We started out the day cruising down the Amazon, burning up the distance to Belem. After a few hours of leisurely boating; if you could call sailing down the largest river in the world in an exploration vessel leisurely, we hit a massive storm, and as 40 knots of wind suddenly hit the rigging and masts of Pangaea, the boat started to heel over. This was tremendously exciting, and all 10 of us young explorers could have been found out on deck, creating sails with our bodies and floating in the breeze.
The storm wrapped up pretty quickly, as has often been the case on this expedition. We then pushed on until we arrived at an island that was 1km across and 4km wide. Mike gathered us all into the conference room, sat us down, and told us that we were going to have to cross it solo. My chest suddenly surged with excitement and joy, understanding that this would be a culmination of the best experience of our life. Mike then said we would have the possibility to partner up, and the room was then split in half, with one side solo hopefuls, the other side team players.

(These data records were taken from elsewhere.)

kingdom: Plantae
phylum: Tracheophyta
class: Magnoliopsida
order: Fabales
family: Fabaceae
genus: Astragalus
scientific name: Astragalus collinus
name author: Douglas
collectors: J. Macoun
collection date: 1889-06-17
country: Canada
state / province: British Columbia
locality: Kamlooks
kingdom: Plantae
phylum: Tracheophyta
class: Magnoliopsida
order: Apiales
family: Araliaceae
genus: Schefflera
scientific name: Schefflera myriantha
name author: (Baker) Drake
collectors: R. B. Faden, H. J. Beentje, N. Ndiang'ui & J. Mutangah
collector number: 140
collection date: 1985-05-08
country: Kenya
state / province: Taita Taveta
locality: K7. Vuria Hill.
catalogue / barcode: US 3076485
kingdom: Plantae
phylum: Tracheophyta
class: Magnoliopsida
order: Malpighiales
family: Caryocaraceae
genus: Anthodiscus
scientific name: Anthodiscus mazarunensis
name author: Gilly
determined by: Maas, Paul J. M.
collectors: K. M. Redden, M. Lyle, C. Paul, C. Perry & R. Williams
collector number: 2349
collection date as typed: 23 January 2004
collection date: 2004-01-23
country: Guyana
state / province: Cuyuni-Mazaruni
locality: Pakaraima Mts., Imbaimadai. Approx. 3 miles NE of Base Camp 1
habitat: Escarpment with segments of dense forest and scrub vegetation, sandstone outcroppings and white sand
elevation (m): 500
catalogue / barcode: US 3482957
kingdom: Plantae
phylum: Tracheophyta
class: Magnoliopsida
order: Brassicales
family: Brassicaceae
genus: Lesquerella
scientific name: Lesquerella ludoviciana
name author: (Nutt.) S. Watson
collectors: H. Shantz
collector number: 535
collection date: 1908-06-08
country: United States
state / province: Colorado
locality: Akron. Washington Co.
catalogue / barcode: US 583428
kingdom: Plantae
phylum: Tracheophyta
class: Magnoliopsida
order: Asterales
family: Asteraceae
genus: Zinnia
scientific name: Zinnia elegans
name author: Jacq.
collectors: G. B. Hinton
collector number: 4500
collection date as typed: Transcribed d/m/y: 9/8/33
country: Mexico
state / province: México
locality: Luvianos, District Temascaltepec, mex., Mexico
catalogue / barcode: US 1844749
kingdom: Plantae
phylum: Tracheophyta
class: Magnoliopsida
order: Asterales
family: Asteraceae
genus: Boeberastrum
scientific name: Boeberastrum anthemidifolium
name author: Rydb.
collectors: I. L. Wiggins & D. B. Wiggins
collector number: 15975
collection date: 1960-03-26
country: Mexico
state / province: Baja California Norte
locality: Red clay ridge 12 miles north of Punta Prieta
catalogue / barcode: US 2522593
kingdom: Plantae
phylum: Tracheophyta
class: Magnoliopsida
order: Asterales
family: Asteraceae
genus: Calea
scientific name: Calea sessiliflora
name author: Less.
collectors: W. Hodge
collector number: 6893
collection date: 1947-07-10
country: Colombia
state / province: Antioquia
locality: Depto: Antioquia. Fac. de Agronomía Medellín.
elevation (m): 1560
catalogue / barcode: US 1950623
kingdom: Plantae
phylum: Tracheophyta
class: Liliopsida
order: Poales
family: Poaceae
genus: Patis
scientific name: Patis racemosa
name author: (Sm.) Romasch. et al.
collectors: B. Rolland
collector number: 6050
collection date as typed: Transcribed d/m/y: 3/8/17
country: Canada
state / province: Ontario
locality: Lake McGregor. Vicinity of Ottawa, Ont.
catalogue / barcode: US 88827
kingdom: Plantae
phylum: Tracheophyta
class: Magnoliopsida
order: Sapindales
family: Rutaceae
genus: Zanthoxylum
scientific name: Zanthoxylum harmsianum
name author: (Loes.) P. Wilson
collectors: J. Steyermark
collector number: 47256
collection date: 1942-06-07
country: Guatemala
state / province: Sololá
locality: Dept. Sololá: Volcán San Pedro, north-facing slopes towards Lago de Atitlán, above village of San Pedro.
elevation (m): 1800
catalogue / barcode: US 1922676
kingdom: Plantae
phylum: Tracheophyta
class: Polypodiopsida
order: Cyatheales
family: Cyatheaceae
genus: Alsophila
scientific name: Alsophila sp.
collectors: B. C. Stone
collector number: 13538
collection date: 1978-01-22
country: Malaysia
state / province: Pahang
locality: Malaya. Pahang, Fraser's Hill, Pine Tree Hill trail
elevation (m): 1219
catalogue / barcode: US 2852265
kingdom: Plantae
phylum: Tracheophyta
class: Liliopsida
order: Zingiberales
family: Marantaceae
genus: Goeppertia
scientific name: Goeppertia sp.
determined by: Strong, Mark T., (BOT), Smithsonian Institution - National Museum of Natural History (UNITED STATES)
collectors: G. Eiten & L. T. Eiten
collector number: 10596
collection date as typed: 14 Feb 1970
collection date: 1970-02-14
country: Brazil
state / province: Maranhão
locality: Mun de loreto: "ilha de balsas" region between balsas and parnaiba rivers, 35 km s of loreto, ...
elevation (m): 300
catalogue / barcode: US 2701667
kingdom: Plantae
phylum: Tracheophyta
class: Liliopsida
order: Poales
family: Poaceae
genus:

I must confess that I was one of the prospective solos, and although I thought that Mike wanted us to go alone, he was really just testing us to see who was brave but irrational, and who was sensible and would go on to survive many expeditions. In the end, we all set out together into dense, tropical primary rainforest. In ten minutes, we advanced 5 meters through the bush, and I was shocked to think that at an earlier point in the night I cold have gone on alone. There is a reason why Mike Horn is as of yet the only man to walk along the Amazon, and there is still so much I can learn from him as our expedition draws to a close.